_EXERCISE PROMPT_.
Count every line in the following entries where the word "tail" appears. Give the count alone.

LISTED ENTRIES below:

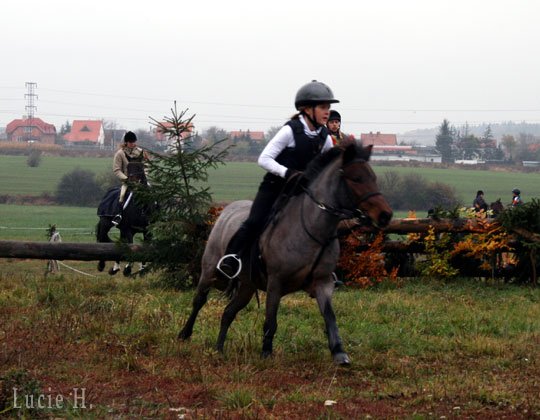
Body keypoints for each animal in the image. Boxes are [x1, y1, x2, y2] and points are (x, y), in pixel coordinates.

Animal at [179, 141, 394, 364]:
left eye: (373, 178)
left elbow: (330, 317)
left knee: (228, 312)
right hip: (211, 272)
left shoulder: (323, 282)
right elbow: (270, 321)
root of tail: (227, 209)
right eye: (357, 178)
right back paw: (185, 335)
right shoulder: (276, 282)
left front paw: (339, 352)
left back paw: (219, 349)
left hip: (247, 285)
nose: (385, 215)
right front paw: (266, 353)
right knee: (199, 300)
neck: (313, 229)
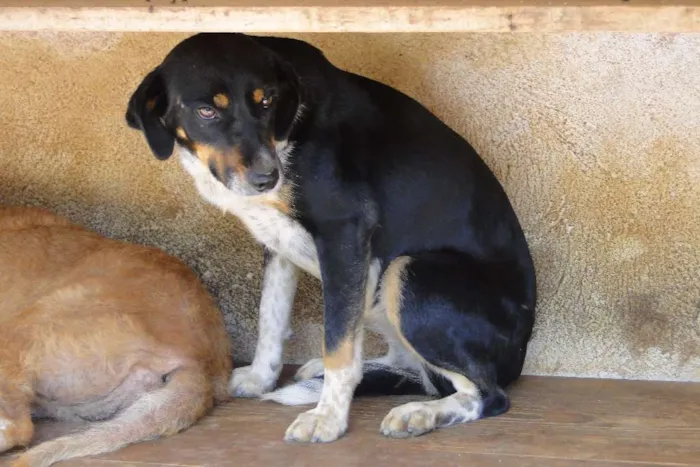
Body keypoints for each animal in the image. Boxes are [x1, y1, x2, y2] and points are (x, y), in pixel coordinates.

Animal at [126, 33, 536, 446]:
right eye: (206, 111)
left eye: (266, 101)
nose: (267, 178)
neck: (288, 128)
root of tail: (519, 355)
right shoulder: (277, 243)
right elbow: (271, 318)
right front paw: (261, 378)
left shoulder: (345, 231)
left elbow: (338, 348)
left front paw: (328, 417)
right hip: (376, 290)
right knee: (411, 364)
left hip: (408, 272)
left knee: (485, 394)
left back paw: (421, 412)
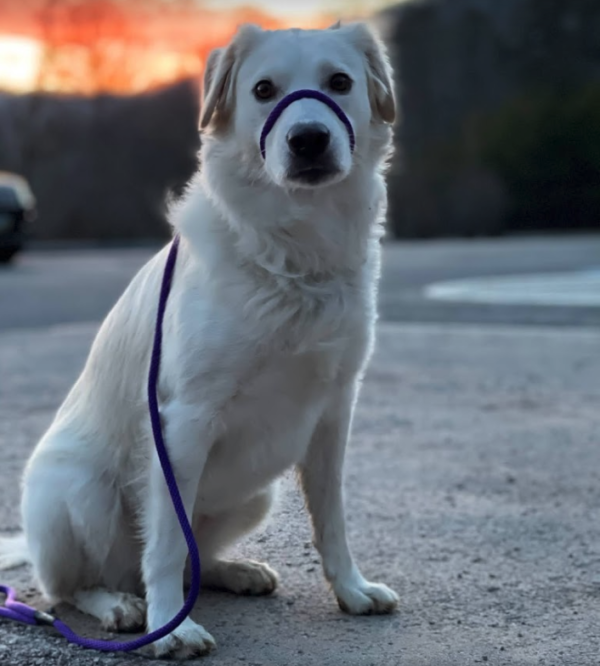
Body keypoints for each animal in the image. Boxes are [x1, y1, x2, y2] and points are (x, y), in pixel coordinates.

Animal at [2, 22, 400, 660]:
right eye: (263, 90)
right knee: (74, 587)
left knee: (196, 562)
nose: (309, 140)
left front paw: (351, 589)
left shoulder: (334, 411)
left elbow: (331, 519)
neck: (294, 254)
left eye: (340, 82)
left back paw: (235, 571)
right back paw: (121, 606)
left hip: (259, 494)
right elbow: (166, 540)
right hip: (78, 489)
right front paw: (171, 627)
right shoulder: (183, 421)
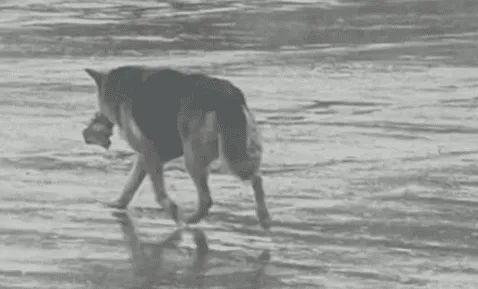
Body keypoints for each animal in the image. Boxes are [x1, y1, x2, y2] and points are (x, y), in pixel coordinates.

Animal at [80, 66, 270, 230]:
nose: (86, 132)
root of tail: (226, 95)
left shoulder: (150, 154)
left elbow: (158, 193)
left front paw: (172, 211)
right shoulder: (147, 155)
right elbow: (130, 185)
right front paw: (117, 205)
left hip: (195, 159)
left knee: (207, 198)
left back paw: (190, 221)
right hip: (234, 154)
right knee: (257, 178)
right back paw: (264, 217)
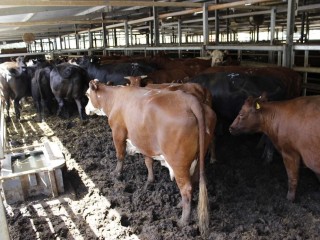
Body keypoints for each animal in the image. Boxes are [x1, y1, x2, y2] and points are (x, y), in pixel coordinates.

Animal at [85, 79, 216, 236]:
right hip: (197, 157)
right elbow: (148, 161)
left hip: (178, 162)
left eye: (87, 94)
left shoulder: (118, 132)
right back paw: (180, 204)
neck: (115, 97)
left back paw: (183, 221)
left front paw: (116, 173)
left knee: (186, 188)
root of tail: (189, 99)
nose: (85, 110)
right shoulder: (145, 142)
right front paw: (150, 180)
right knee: (194, 181)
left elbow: (120, 154)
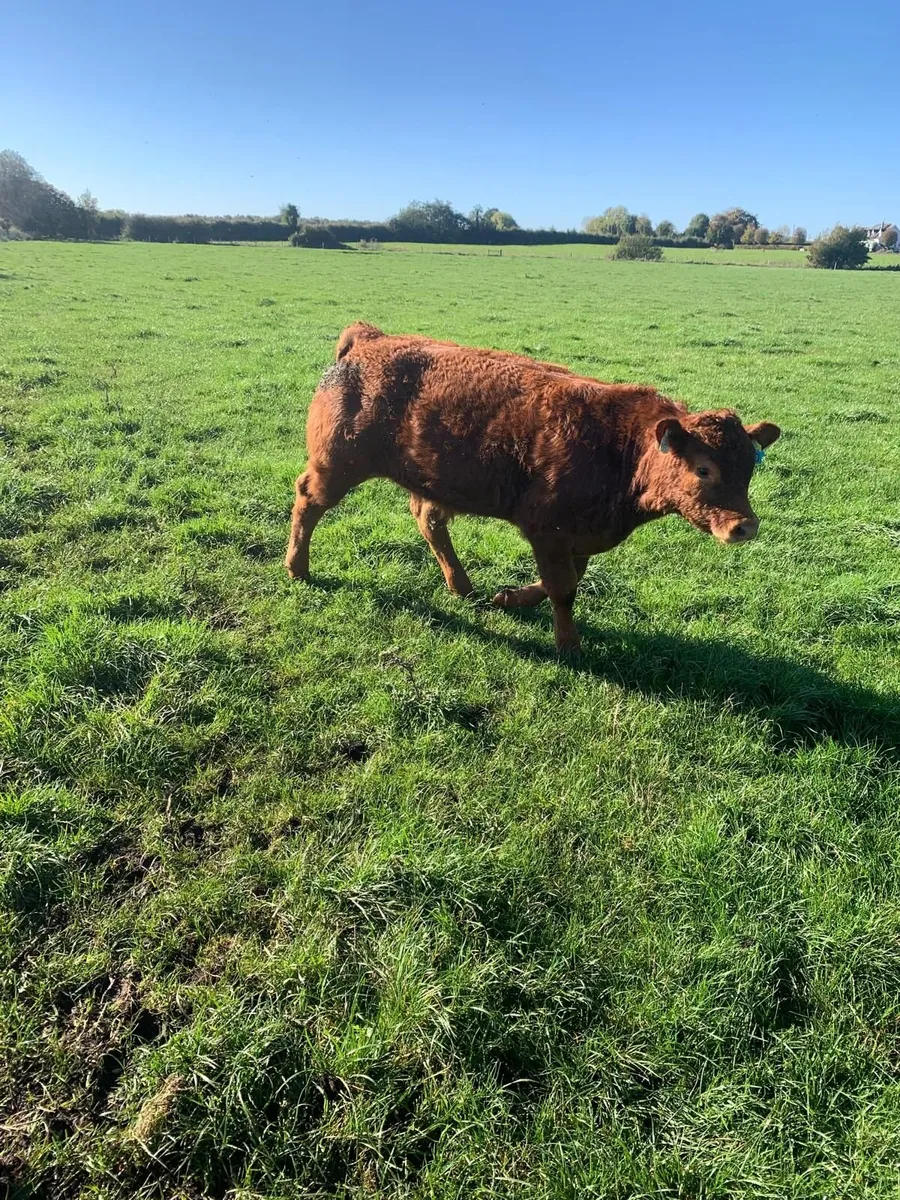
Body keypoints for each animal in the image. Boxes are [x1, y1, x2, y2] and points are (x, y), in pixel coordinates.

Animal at [285, 323, 781, 653]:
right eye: (703, 469)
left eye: (749, 470)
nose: (745, 526)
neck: (620, 446)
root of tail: (371, 339)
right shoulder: (548, 528)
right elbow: (563, 587)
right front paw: (569, 645)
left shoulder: (576, 535)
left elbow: (564, 580)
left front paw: (511, 599)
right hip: (336, 464)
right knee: (308, 500)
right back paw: (297, 567)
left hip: (430, 480)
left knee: (429, 521)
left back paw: (462, 585)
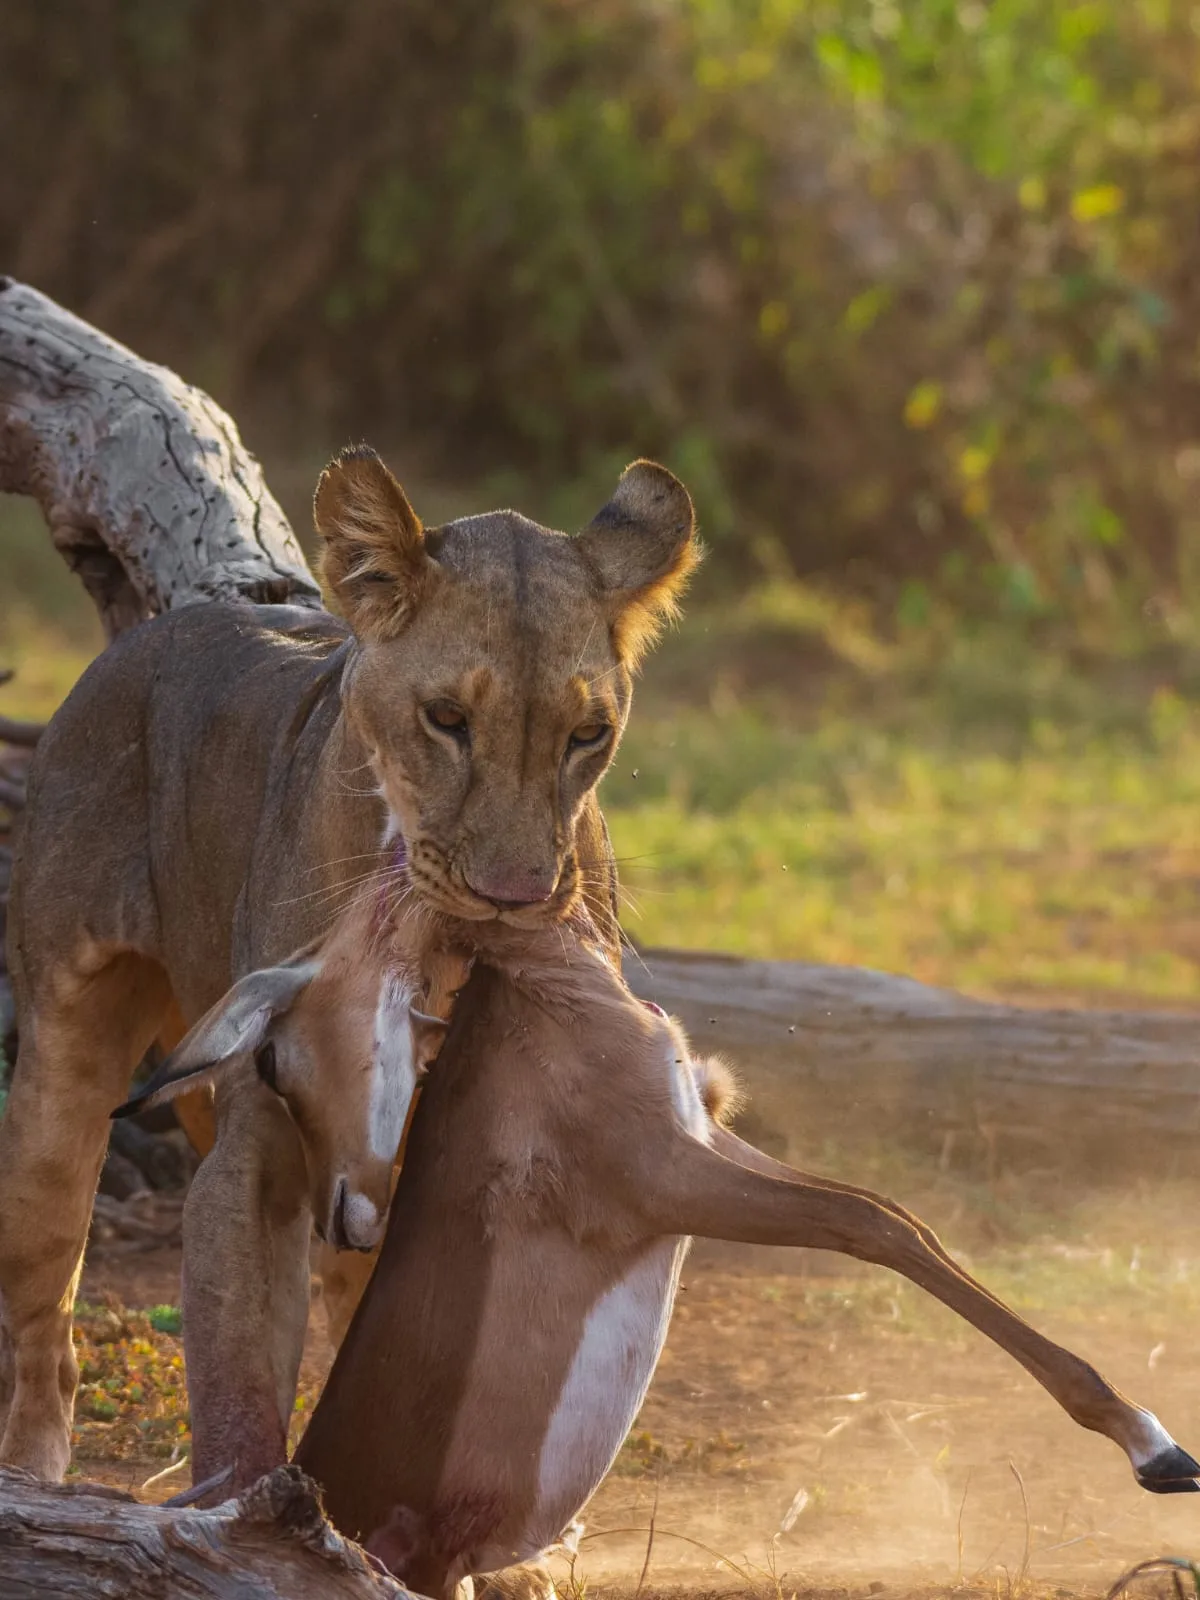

End of LISTED ENTRIES.

_SOLUTION FOR THIS EXERCISE_.
5